■ GIVEN TASK 1
Extract the passage on the Smith–Helmholtz invariant in full, word for word.

■ EXCERPT
╔══
= Smith–Helmholtz invariant =

In optics the Smith–Helmholtz invariant is an invariant quantity for paraxial beams propagating through an optical system. Given an object at height $\bar{y}$ and an axial ray passing through the same axial position as the object with angle $u$, the invariant is defined by
$H = n\bar{y}u$,
where $n$ is the refractive index. For a given optical system and specific choice of object height and axial ray, this quantity is invariant under refraction. Therefore, at the $i$th conjugate image point with height $\bar{y}_i$ and refracted axial ray with angle $u_i$ in medium with index of refraction $n_i$ we have $H = n_i \bar{y}_i u_i$. Typically the two points of most interest are the object point and the final image point.
╚══
■ GIVEN TASK 2
From the records below, pull out every line that contains the word "road".

■ DATA EXTRACT
╔══
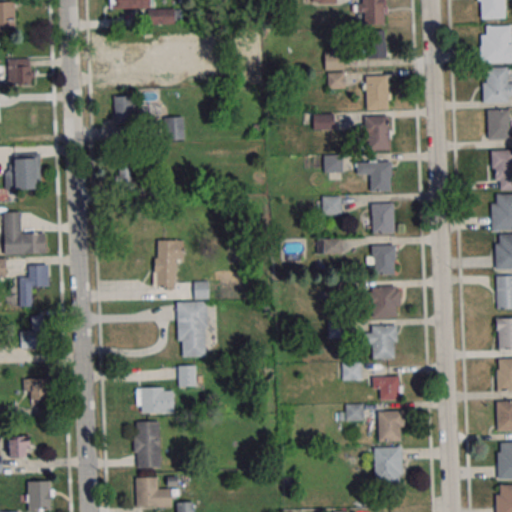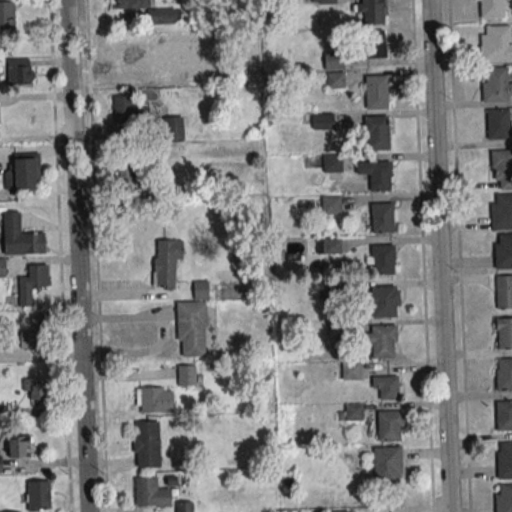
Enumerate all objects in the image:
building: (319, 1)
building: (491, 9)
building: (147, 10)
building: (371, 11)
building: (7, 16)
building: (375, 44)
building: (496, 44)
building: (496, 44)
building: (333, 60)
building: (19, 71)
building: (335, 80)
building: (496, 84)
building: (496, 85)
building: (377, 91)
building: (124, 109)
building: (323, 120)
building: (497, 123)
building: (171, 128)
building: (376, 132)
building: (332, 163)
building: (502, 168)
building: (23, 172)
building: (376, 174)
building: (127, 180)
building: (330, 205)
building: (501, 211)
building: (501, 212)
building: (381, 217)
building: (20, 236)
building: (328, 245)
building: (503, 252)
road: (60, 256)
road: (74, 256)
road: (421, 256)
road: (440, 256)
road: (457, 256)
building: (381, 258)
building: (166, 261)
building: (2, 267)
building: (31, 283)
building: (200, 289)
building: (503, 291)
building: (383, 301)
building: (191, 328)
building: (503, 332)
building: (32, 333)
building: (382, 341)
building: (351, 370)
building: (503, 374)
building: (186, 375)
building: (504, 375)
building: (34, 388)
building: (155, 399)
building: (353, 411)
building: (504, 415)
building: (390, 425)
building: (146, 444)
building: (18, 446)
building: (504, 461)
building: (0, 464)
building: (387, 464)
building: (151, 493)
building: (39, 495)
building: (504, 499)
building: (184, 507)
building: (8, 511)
╚══
╔══
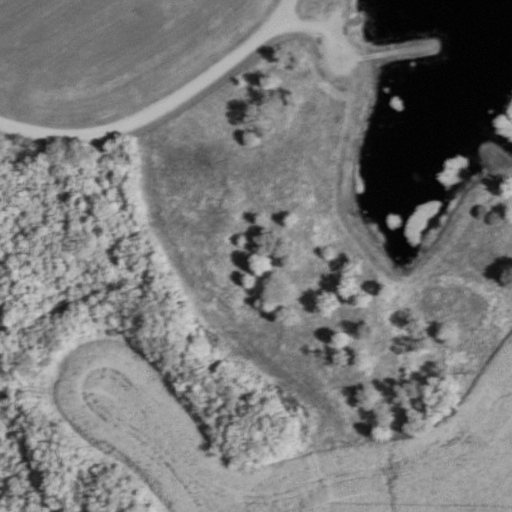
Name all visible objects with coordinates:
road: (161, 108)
╚══
■ FULL OUTPUT 1
= Smith–Helmholtz invariant =

In optics the Smith–Helmholtz invariant is an invariant quantity for paraxial beams propagating through an optical system. Given an object at height $\bar{y}$ and an axial ray passing through the same axial position as the object with angle $u$, the invariant is defined by
$H = n\bar{y}u$,
where $n$ is the refractive index. For a given optical system and specific choice of object height and axial ray, this quantity is invariant under refraction. Therefore, at the $i$th conjugate image point with height $\bar{y}_i$ and refracted axial ray with angle $u_i$ in medium with index of refraction $n_i$ we have $H = n_i \bar{y}_i u_i$. Typically the two points of most interest are the object point and the final image point.

■ FULL OUTPUT 2
road: (60, 256)
road: (74, 256)
road: (421, 256)
road: (440, 256)
road: (457, 256)
road: (161, 108)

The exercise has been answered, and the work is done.